**What you need to do:** Look below for the line containing "- [Code de conduite](#code-de-conduite)"; from there through the line containing "- 🐛 **Rapports", both lines included, please set down each line exactly and nothing else.

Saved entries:
[Start of Attachment]

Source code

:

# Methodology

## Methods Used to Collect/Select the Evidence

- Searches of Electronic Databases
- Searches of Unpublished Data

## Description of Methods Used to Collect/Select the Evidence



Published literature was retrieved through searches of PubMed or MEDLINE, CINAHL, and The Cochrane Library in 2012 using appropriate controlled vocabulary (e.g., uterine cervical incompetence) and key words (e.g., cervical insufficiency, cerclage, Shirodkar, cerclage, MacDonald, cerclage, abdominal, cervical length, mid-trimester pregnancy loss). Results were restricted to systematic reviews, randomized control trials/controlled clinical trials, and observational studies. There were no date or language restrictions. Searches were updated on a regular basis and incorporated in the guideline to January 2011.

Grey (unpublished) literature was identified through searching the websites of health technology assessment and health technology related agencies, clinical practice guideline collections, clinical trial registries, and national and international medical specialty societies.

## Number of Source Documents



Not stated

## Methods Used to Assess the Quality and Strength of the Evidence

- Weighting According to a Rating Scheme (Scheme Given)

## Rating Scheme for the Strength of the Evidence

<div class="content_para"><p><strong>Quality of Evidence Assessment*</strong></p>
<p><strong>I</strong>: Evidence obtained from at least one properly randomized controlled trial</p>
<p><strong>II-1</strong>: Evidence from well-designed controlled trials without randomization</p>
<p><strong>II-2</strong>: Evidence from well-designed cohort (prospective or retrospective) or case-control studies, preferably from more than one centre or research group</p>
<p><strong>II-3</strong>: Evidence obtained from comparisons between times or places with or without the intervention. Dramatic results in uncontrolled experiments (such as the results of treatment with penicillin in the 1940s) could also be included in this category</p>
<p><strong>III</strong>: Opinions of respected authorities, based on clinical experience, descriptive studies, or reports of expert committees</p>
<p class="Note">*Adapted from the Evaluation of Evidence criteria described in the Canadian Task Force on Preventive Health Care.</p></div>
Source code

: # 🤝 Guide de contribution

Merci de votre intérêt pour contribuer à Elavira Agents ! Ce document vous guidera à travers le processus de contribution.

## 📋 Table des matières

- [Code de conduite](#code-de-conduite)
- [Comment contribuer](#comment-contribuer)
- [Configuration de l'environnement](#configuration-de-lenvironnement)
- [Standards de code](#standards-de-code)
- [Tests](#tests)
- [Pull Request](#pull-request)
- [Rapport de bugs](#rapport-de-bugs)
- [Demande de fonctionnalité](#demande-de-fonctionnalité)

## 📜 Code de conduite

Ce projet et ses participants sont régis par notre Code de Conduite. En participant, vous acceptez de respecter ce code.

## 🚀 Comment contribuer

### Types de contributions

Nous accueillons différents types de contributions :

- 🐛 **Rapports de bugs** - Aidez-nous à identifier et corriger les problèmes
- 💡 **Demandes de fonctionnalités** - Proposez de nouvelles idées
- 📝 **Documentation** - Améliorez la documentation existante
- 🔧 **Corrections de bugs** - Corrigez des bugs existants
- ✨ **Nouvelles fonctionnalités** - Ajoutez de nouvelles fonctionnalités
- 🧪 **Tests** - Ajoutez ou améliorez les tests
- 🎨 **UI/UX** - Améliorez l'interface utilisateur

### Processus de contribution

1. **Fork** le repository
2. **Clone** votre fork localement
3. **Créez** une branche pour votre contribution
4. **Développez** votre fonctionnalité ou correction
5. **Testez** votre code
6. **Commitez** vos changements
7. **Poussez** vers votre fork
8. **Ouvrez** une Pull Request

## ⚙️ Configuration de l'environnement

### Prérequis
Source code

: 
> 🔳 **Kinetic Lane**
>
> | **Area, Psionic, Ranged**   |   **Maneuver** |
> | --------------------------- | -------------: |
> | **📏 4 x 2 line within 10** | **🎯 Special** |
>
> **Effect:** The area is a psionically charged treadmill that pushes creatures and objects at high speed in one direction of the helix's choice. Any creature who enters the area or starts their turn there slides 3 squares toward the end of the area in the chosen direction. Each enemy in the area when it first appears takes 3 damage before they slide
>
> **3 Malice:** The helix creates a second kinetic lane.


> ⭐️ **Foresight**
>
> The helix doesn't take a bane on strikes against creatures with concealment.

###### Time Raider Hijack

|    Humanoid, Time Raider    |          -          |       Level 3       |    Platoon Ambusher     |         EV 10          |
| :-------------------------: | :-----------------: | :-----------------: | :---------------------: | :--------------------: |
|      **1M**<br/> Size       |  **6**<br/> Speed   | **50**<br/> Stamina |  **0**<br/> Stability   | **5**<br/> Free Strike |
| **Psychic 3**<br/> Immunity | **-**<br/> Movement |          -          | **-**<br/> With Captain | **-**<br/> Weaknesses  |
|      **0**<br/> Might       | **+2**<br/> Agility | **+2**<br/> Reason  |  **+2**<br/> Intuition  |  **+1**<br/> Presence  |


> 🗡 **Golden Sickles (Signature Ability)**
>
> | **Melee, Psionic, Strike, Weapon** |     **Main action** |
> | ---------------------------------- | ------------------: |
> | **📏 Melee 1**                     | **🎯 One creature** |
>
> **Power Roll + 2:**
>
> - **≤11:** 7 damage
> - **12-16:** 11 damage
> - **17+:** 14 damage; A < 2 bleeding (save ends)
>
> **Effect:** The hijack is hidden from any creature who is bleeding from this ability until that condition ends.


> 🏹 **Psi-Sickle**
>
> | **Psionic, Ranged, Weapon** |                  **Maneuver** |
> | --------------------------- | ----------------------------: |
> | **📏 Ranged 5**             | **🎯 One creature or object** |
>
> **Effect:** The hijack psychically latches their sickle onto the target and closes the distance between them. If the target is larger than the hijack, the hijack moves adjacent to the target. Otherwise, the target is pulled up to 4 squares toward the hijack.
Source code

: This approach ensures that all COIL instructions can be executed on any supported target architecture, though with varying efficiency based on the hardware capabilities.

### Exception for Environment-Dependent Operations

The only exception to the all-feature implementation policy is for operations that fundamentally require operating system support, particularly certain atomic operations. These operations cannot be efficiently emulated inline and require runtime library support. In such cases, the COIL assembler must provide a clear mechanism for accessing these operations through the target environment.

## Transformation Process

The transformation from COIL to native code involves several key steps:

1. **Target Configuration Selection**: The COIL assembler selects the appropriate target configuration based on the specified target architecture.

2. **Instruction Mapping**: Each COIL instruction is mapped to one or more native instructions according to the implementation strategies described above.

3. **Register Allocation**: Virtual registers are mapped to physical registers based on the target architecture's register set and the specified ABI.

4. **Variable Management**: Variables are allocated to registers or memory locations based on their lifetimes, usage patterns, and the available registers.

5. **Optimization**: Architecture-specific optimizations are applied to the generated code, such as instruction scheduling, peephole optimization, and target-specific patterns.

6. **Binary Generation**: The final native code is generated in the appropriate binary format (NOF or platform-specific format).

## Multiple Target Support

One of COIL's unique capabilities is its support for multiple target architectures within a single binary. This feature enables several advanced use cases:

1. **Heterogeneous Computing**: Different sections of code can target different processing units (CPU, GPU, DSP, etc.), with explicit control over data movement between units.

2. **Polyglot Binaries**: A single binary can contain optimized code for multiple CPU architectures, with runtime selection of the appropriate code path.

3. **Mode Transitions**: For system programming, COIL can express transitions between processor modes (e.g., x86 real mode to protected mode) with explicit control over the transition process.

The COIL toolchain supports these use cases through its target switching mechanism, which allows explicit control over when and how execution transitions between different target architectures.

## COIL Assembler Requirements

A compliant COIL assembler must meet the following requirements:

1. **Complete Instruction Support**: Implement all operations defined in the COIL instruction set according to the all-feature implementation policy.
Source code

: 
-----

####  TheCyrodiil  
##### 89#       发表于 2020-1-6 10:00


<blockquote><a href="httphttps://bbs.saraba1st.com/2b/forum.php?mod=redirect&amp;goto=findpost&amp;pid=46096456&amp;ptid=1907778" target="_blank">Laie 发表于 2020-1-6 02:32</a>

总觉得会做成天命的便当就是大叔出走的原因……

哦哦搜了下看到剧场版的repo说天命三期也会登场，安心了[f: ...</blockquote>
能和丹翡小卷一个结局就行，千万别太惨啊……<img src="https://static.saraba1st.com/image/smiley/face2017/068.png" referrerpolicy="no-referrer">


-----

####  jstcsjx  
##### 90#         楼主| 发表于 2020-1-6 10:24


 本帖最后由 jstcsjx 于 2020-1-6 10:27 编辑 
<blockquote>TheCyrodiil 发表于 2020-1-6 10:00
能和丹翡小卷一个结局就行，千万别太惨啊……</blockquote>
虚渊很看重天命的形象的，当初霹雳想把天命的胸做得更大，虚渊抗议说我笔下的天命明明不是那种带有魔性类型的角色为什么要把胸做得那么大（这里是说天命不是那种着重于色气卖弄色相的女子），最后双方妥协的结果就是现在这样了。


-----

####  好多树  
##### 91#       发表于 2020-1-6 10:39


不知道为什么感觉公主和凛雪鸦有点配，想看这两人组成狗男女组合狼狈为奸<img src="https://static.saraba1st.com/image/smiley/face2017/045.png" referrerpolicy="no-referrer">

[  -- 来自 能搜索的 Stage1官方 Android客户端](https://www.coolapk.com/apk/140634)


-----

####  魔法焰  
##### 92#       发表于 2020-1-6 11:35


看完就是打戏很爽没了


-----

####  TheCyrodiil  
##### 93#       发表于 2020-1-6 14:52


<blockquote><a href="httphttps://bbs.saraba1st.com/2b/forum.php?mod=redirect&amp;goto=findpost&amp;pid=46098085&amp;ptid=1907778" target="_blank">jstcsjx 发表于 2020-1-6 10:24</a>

[End of Attachment]

**Written answer:**
- [Code de conduite](#code-de-conduite)
- [Comment contribuer](#comment-contribuer)
- [Configuration de l'environnement](#configuration-de-lenvironnement)
- [Standards de code](#standards-de-code)
- [Tests](#tests)
- [Pull Request](#pull-request)
- [Rapport de bugs](#rapport-de-bugs)
- [Demande de fonctionnalité](#demande-de-fonctionnalité)

## 📜 Code de conduite

Ce projet et ses participants sont régis par notre Code de Conduite. En participant, vous acceptez de respecter ce code.

## 🚀 Comment contribuer

### Types de contributions

Nous accueillons différents types de contributions :

- 🐛 **Rapports de bugs** - Aidez-nous à identifier et corriger les problèmes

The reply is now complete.